(Beginning of Provided information)

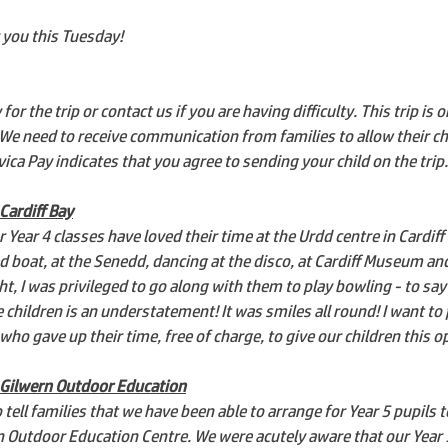
r you this Tuesday!
r the trip or contact us if you are having difficulty. This trip is o
 We need to receive communication from families to allow their ch
ica Pay indicates that you agree to sending your child on the trip.
Cardiff Bay
 Year 4 classes have loved their time at the Urdd centre in Cardiff
d boat, at the Senedd, dancing at the disco, at Cardiff Museum an
ht, I was privileged to go along with them to play bowling - to say 
children is an understatement! It was smiles all round! I want to 
f who gave up their time, free of charge, to give our children this 
o Gilwern Outdoor Education
 tell families that we have been able to arrange for Year 5 pupils 
n Outdoor Education Centre. We were acutely aware that our Year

(End of Provided information)

◆ Task description ◆
Transcribe the lines above, word for word. Leave out the pictures.

◆ Your response ◆
r you this Tuesday!
r the trip or contact us if you are having difficulty. This trip is o
 We need to receive communication from families to allow their ch
ica Pay indicates that you agree to sending your child on the trip.
Cardiff Bay
 Year 4 classes have loved their time at the Urdd centre in Cardiff
d boat, at the Senedd, dancing at the disco, at Cardiff Museum an
ht, I was privileged to go along with them to play bowling - to say 
children is an understatement! It was smiles all round! I want to 
f who gave up their time, free of charge, to give our children this 
o Gilwern Outdoor Education
 tell families that we have been able to arrange for Year 5 pupils 
n Outdoor Education Centre. We were acutely aware that our Year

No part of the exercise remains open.